En el bullicioso mundo del entretenimiento, Grison, cuyo nombre real es Marcos Martínez, se ha hecho un hueco a base de risas y talento. A punto de subir al escenario del Teatro Olympia en València con su espectáculo No es fácil ser Grison, este artista confiesa que ser un showman es lo que realmente le llena. Aunque su camino hacia la fama no ha sido sencillo, asegura que ha ganado mucho más que notoriedad: «He perdido 15 kilos y el pelo», pero sigue manteniendo una fuerte conciencia de clase.
Un cocinero del entretenimiento
Grison se describe como un «cocinero que da el menú del día». Su misión es clara: entretener a la gente y sacarles una sonrisa. Y aunque a veces echa de menos pasar desapercibido, reconoce que nunca ha sido de los que planifican su futuro. Con más de 20 años sobre los escenarios, ha aprendido a conectar con su público improvisando sobre la marcha y dejando fluir su creatividad.
En cada función, Grison siente cómo «muere tres minutos» entregándose completamente al espectáculo. La mezcla de beatboxing, música y humor hace que cada actuación sea única. Sobre sus inicios en las calles, recuerda cómo siempre había alguien dispuesto a detenerse a escucharle: «Cuando la gente tiene prisa y se para a ver algo diferente, eso es mágico».
A pesar de haber alcanzado una popularidad considerable gracias a programas como La Revuelta, Grison sigue siendo consciente del trabajo duro detrás de cada rayo de luz en el escenario. Valora tanto los esfuerzos propios como los ajenos: «Hay que cuidar a toda la gente que trabaja contigo», dice mientras reflexiona sobre cómo mantener un ambiente positivo entre su equipo.
El artista también se muestra crítico con ciertos discursos mediáticos.
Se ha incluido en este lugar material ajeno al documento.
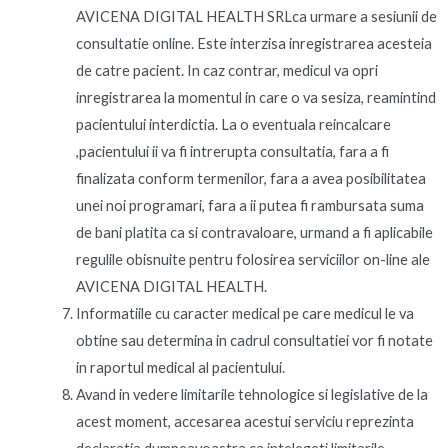
AVICENA DIGITAL HEALTH SRLca urmare a sesiunii de
consultatie online. Este interzisa inregistrarea acesteia
de catre pacient. In caz contrar, medicul va opri
inregistrarea la momentul in care o va sesiza, reamintind
pacientului interdictia. La o eventuala reincalcare
,pacientului ii va fi intrerupta consultatia, fara a fi
finalizata conform termenilor, fara a avea posibilitatea
unei noi programari, fara a ii putea fi rambursata suma
de bani platita ca si contravaloare, urmand a fi aplicabile
regulile obisnuite pentru folosirea serviciilor on-line ale
AVICENA DIGITAL HEALTH.
Informatiile cu caracter medical pe care medicul le va
obtine sau determina in cadrul consultatiei vor fi notate
in raportul medical al pacientului.
Avand in vedere limitarile tehnologice si legislative de la
acest moment, accesarea acestui serviciu reprezinta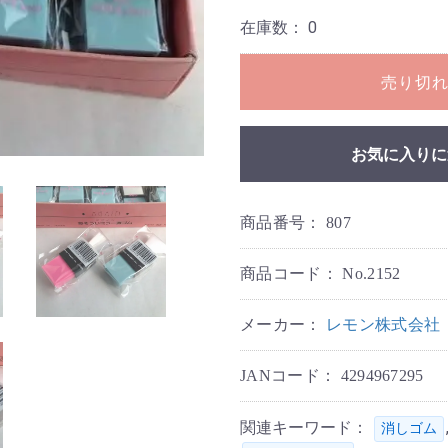
在庫数：
0
売り切
お気に入りに
商品番号：
807
商品コード：
No.2152
メーカー：
レモン株式会社
JANコード：
4294967295
関連キーワード：
消しゴム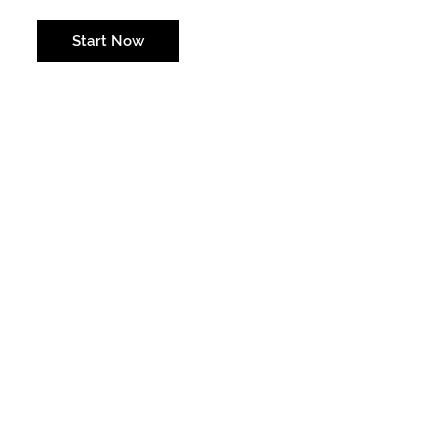
Weil Bäume und naturbelassene Flächen wichtig für Umwelt und Lebensqualität sind.
Start Now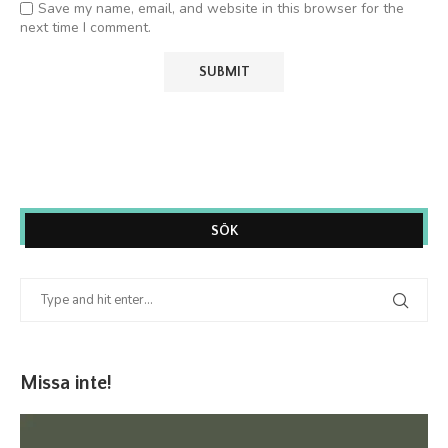
Save my name, email, and website in this browser for the
next time I comment.
SÖK
Missa inte!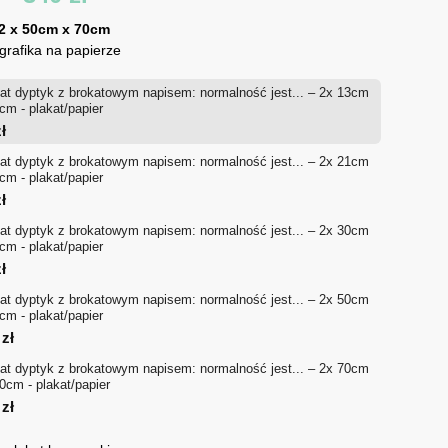
cen:
 2 x 50cm x 70cm
 grafika na papierze
od
at dyptyk z brokatowym napisem: normalność jest... – 2x 13cm
36 zł
cm - plakat/papier
ł
do
at dyptyk z brokatowym napisem: normalność jest... – 2x 21cm
cm - plakat/papier
340 zł
ł
at dyptyk z brokatowym napisem: normalność jest... – 2x 30cm
cm - plakat/papier
ł
at dyptyk z brokatowym napisem: normalność jest... – 2x 50cm
cm - plakat/papier
0
zł
at dyptyk z brokatowym napisem: normalność jest... – 2x 70cm
0cm - plakat/papier
0
zł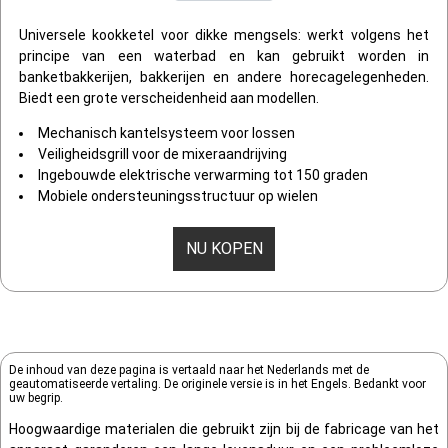
Universele kookketel voor dikke mengsels: werkt volgens het
principe van een waterbad en kan gebruikt worden in
banketbakkerijen, bakkerijen en andere horecagelegenheden.
Biedt een grote verscheidenheid aan modellen.
Mechanisch kantelsysteem voor lossen
Veiligheidsgrill voor de mixeraandrijving
Ingebouwde elektrische verwarming tot 150 graden
Mobiele ondersteuningsstructuur op wielen
NU KOPEN
De inhoud van deze pagina is vertaald naar het Nederlands met de
geautomatiseerde vertaling. De originele versie is in het Engels. Bedankt voor
uw begrip.
Hoogwaardige materialen die gebruikt zijn bij de fabricage van het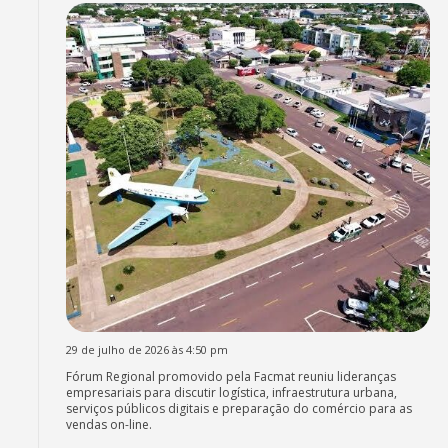
29 de julho de 2026 às 4:50 pm
Fórum Regional promovido pela Facmat reuniu lideranças
empresariais para discutir logística, infraestrutura urbana,
serviços públicos digitais e preparação do comércio para as
vendas on-line.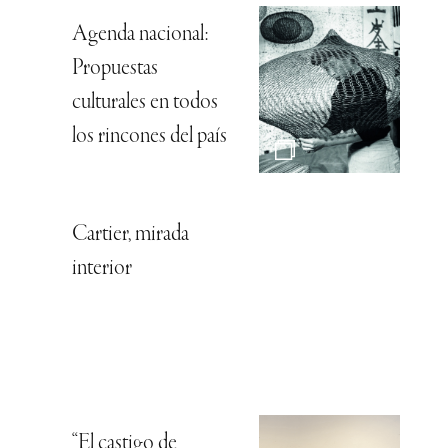
Agenda nacional:
Propuestas
culturales en todos
los rincones del país
Cartier, mirada
interior
“El castigo de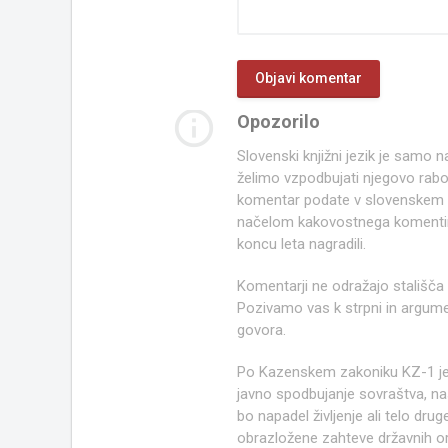
info_outline
Opozorilo
Slovenski knjižni jezik je samo
želimo vzpodbujati njegovo rab
komentar podate v slovenskem kn
načelom kakovostnega komentir
koncu leta nagradili.
Komentarji ne odražajo stališča
Pozivamo vas k strpni in argume
govora.
Po Kazenskem zakoniku KZ-1 j
javno spodbujanje sovraštva, nasi
bo napadel življenje ali telo d
obrazložene zahteve državnih org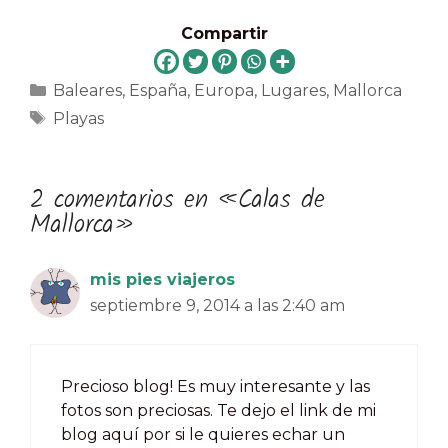
Compartir
Categorías
Baleares
,
España
,
Europa
,
Lugares
,
Mallorca
Etiquetas
Playas
2 comentarios en «Calas de
Mallorca»
mis pies viajeros
septiembre 9, 2014 a las 2:40 am
Precioso blog! Es muy interesante y las
fotos son preciosas. Te dejo el link de mi
blog aquí por si le quieres echar un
Asegura que hay quienes intentan sembrar odio entre las audiencias para beneficiar sus propios intereses: «Estamos haciendo bien nuestro trabajo», afirma con firmeza. En definitiva, Grison no solo busca hacer reír; también quiere ofrecer una plataforma donde se visibilicen diferentes voces.
A medida que se prepara para su próxima actuación en València, deja claro que está listo para darlo todo: «Me dejo el cuello y el alma» en cada función porque cree firmemente en el poder transformador del entretenimiento. Así es Grison, un verdadero showman cuya historia continúa escribiéndose bajo las luces del escenario.